▶ [TASK DETAILS] Whichever lines include the word "ring", copy them as they appear in the data.
........
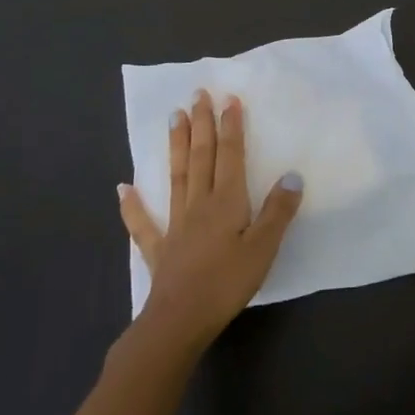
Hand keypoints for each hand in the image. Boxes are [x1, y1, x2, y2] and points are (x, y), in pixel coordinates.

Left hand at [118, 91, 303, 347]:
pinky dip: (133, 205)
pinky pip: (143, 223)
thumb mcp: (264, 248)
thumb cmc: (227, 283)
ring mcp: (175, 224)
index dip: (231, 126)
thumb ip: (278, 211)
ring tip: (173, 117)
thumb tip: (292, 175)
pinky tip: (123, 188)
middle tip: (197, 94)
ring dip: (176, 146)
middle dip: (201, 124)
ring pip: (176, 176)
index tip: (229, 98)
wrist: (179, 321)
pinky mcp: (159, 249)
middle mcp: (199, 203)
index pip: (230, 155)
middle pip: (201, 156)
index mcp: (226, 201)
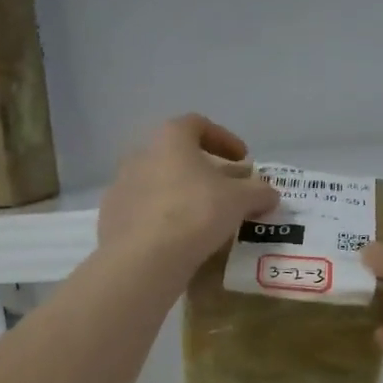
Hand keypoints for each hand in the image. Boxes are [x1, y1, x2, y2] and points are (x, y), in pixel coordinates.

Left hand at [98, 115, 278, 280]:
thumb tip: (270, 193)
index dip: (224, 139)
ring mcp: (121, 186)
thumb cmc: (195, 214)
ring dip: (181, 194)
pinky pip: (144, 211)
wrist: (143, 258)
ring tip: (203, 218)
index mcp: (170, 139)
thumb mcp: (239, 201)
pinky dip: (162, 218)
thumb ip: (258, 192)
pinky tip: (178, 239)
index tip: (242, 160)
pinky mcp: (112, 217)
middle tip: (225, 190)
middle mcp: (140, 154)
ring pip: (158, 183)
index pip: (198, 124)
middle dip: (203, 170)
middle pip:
........
▶ [EXERCISE RESULT]
ring mcp: (175, 224)
ring tip: (173, 117)
ring dip: (176, 146)
ring pip: (176, 176)
ring mcp: (121, 186)
ring dip: (181, 194)
ring tip: (203, 218)
ring pip: (158, 183)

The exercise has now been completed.